Is there Still Enough Diagnostic Confidence with Bone Spect Scintigraphy Alone: A Retrospective Evaluation and Extended Review of the Literature
S. Gratz*, 1, 3, H. Höffken1, W. Kaiser3, K.J. Klose2, T.M. Behr1
Identifiers and Pagination:Year: 2008
First Page: 7
Last Page: 13
Publisher Id: TOMIJ-2-7
Article History:Received Date: 11/12/2007
Revision Received Date: 24/1/2008
Acceptance Date: 26/1/2008
Electronic publication date: 6/2/2008
Collection year: 2008
open-access license: This is an open access article distributed under the terms of the Creative Commons Attribution 4.0 International Public License (CC-BY 4.0), a copy of which is available at: https://creativecommons.org/licenses/by/4.0/legalcode. This license permits unrestricted use, distribution, and reproduction in any medium, provided the original author and source are credited.
Single photon emission computed tomography (SPECT) dramatically increases the sensitivity of bone scanning for detection of spinal abnormalities. However, the level of specificity obtained by SPECT remains controversial and increased diagnostic confidence can be obtained with new imaging modalities such as fused PET/CT and SPECT/CT.
Patients and Methods:
Between 7/2005 and 7/2007 ninety one patients with different malignant primary tumors were investigated. Following injection of 555 MBq 99mTc – MDP planar and SPECT images were performed in all patients.
Out of a total of 145 spinal lesions was confirmed by radiography, SPECT detected 133 (91%). In contrast, planar scintigraphy detected only 99/145 (68%) lesions. SPECT uptake pattern including the vertebral body and an adjacent pedicle was seen in 9/28 (32%) of metastatic lesions and in 1/2 (50%) cases of spondylitis. SPECT uptake pattern including the pedicle alone was seen in 45/115 (39%) of degenerative alterations. Focal lesions limited to the lateral part of the vertebral body, especially to the pars interarticularis (n=8), facet joints (n=14) and costotransversal joints (n=6), were correctly diagnosed as spondylarthrosis and costotransversalarthrosis in all cases. Furthermore, SPECT uptake pattern of spondylitis was biconcave, whereas metastatic lesions showed focal or linear uptakes.

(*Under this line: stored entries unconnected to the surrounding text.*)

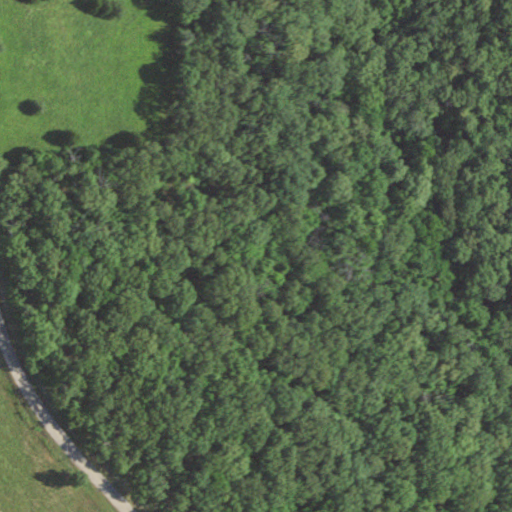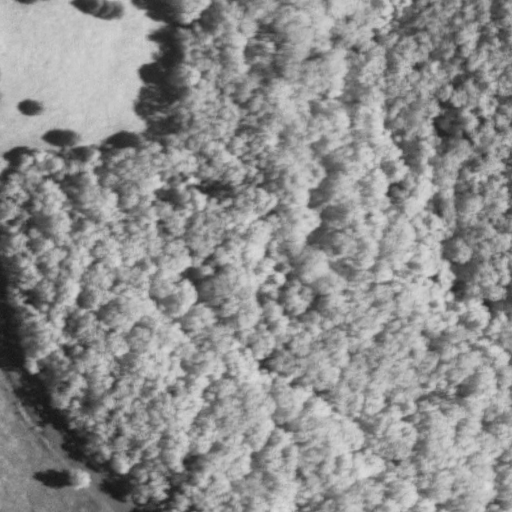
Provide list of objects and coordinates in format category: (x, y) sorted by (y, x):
road: (52, 422)
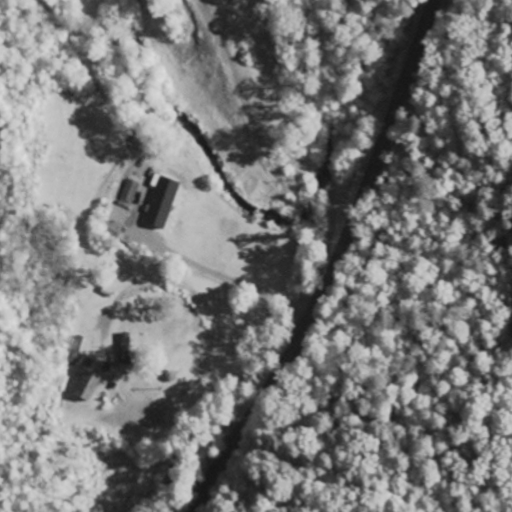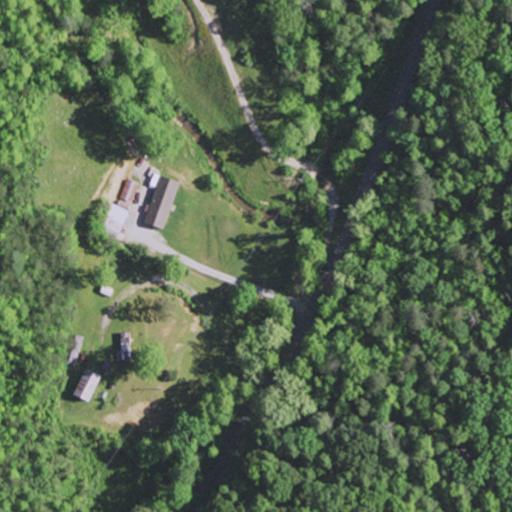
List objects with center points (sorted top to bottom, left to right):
building: (128, 195)
building: (161, 203)
building: (114, 221)
road: (331, 264)
building: (87, 386)
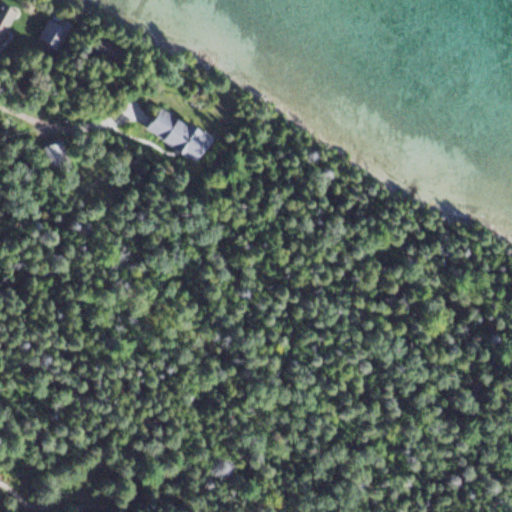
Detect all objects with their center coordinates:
building: (1, 25)
road: (30, 118)
building: (166, 131)
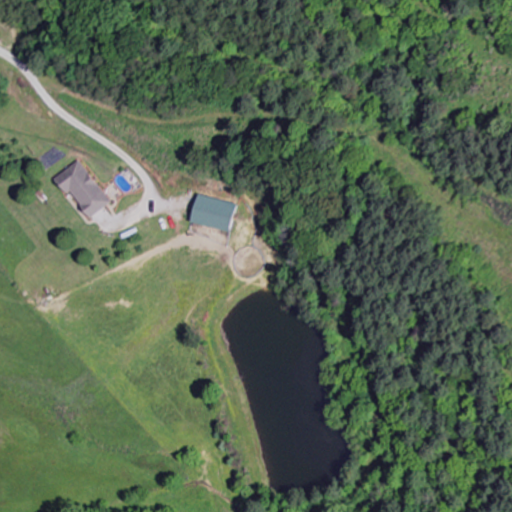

SPECT without image fusion still gives sufficient diagnostic confidence for the differentiation of benign and malignant spine lesions. Uptake patterns localized at the facet joints or localized at the pedicles are indicative for benign lesions, whereas continuous uptake patterns of the vertebral body and adjacent pedicle remain suspicious for malignancy.